## DIRECTIONS
**a)** In the text on mass detection in mammograms, how many images make up the testing set?
**b)** Translate this sentence from the text on mass detection in mammograms into Spanish: "The model obtained after the CNN training is first used to classify the unseen testing patches as mass and nonmass patches (with different probabilities)."

## EXCERPTED TEXT
A fully automated framework for mass detection is developed (see Fig. 1); it is initialized by extracting small regions of the image (referred to as patches) to be used for training the CNN. The model obtained after the CNN training is first used to classify the unseen testing patches as mass and nonmass patches (with different probabilities). The patches are then recombined to reconstruct the whole mammogram and subsequently the classification probabilities (of each patch) are used to obtain the mass probability map (MPM) for the mammogram and obtain the probable mass region defined by a bounding box.

Fig. 1.

The proposed framework for automated detection of masses in mammograms, where the first block shows the patch extraction strategy using sliding window for negative (nonmass candidates) and positive (mass candidates) mammograms, followed by CNN training in block 2 to obtain a trained model. The third block shows the patch extraction from a test image followed by patch classification using the trained model (shown in block 4). The block 5 shows the MPM and the detection on the original image (with the green bounding box).

2.1. Datasets

2.1.1. CBIS-DDSM

The DDSM¹⁸ database contains digitized images from scanned mammography films compressed with lossless JPEG encoding. In this work, we have used a version of the database, i.e., CBIS-DDSM,³⁵ containing a subset of the original DDSM images in the standard DICOM format. The database was downloaded on October 10, 2017, from the CBIS-DDSM website³⁶ containing 3061 mammograms of 1597 cases. In total, there are 1698 masses in 1592 images from 891 cases, which include both cranio-caudal (CC) and medio-lateral oblique (MLO) views for most of the screened breasts. The CBIS-DDSM database contains pixelwise annotations for the regions of interest (RoI), e.g., masses and calcifications, as well as lesion’s pathology, i.e., benign or malignant.

The CBIS-DDSM database is composed of digitized film-screen mammography images, which implies a nonhomogeneous intensity distribution of the background (nonbreast area). Therefore, a segmentation step using Otsu segmentation³⁷ is used to differentiate between the breast area and the background. Following the standard training and testing split of the data as suggested by Lee et al.,³⁵ the images are first divided into training and testing sets with 1231 and 361 images, respectively. Further, the training set is subdivided into the training and validation images with 985 and 246 images, respectively.

## MATERIAL SUPPLIED
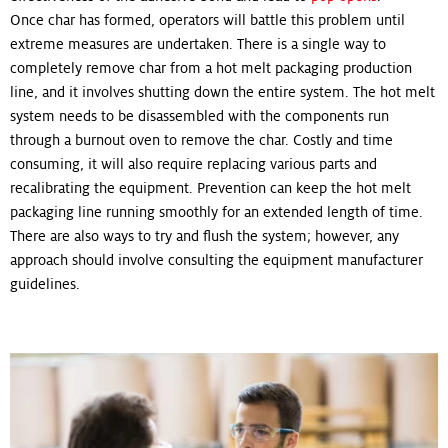
Once char has formed, operators will battle this problem until
extreme measures are undertaken. There is a single way to
completely remove char from a hot melt packaging production
line, and it involves shutting down the entire system. The hot melt
system needs to be disassembled with the components run
through a burnout oven to remove the char. Costly and time
consuming, it will also require replacing various parts and
recalibrating the equipment. Prevention can keep the hot melt
packaging line running smoothly for an extended length of time.
There are also ways to try and flush the system; however, any
approach should involve consulting the equipment manufacturer
guidelines.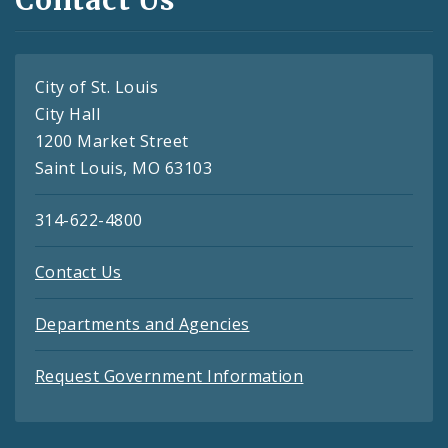
City of St. Louis
City Hall
1200 Market Street
Saint Louis, MO 63103
314-622-4800
Contact Us
Departments and Agencies
Request Government Information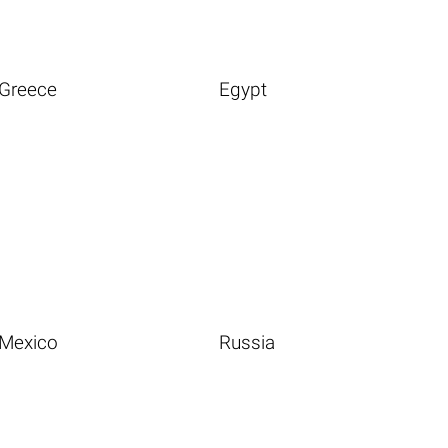
Greece
Egypt
Mexico
Russia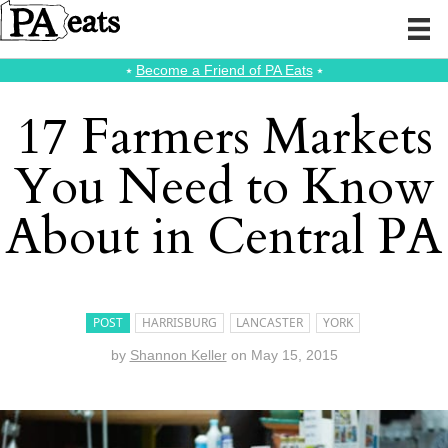
⭑
Become a Friend of PA Eats
⭑
17 Farmers Markets
You Need to Know
About in Central PA
POST
HARRISBURG
LANCASTER
YORK
by
Shannon Keller
on
May 15, 2015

## SOLUTIONS TO EACH TASK
**a)** 361 images.

**b)** El modelo obtenido tras el entrenamiento de la CNN se utiliza primero para clasificar los parches de prueba no vistos como parches con masa y sin masa (con diferentes probabilidades).